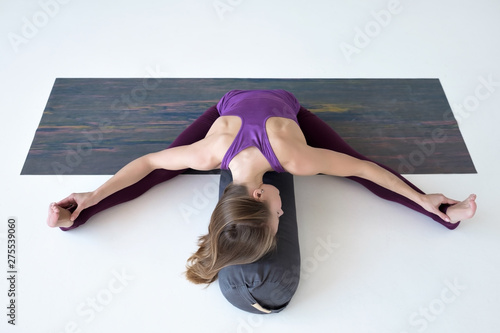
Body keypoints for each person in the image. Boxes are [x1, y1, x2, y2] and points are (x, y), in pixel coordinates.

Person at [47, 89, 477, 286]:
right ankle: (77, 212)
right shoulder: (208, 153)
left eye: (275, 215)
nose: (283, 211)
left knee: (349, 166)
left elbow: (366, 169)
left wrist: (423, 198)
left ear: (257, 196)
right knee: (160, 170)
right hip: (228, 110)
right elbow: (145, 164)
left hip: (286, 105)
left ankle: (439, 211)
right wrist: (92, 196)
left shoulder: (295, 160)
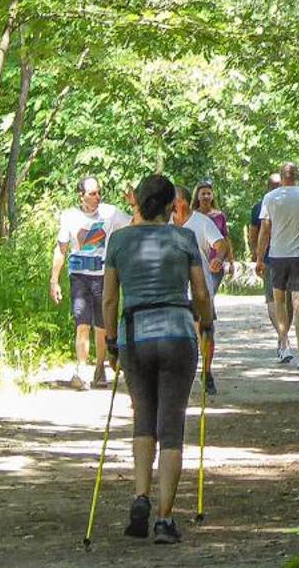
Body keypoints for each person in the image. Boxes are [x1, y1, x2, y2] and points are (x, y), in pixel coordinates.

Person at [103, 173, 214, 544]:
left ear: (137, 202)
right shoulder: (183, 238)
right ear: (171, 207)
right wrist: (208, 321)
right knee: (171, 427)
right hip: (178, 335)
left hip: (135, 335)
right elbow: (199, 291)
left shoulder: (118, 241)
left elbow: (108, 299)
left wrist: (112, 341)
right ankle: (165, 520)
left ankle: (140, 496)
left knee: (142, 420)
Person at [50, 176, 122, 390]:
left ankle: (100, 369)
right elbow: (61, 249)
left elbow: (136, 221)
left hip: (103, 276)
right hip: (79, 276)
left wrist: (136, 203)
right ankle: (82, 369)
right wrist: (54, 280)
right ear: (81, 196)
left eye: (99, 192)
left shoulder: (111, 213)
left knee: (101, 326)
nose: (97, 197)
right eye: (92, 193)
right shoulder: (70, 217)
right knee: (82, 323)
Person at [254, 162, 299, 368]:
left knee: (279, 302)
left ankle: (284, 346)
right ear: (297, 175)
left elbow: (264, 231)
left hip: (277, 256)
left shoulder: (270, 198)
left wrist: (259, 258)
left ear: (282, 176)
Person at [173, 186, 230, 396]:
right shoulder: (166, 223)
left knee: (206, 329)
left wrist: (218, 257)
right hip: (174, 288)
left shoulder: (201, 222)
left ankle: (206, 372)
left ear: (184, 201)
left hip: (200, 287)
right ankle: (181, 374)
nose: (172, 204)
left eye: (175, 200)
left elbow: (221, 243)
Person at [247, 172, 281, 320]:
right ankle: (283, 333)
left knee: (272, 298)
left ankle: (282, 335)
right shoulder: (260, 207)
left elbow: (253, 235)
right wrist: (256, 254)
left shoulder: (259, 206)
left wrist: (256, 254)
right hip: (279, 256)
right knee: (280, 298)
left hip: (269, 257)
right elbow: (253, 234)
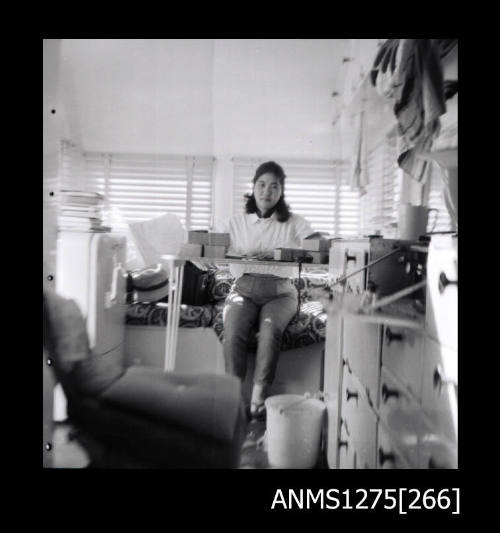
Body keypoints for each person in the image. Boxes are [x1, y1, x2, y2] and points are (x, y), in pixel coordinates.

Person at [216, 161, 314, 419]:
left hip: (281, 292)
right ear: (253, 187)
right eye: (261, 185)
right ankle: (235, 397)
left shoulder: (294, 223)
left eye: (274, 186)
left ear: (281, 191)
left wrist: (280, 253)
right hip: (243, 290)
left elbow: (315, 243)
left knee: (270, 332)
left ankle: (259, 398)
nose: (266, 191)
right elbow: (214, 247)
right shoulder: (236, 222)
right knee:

* * * * *

Exercise details: Find each line above that contains "wrist", and copy those lines.

Answer box:
left wrist: (423, 198)
right wrist: (92, 196)
right wrist: (208, 321)
left wrist: (112, 341)
left wrist: (136, 203)
right wrist: (54, 280)
left wrist: (259, 258)
left wrist: (218, 257)
right wrist: (256, 254)
left wrist: (256, 254)
left wrist: (280, 253)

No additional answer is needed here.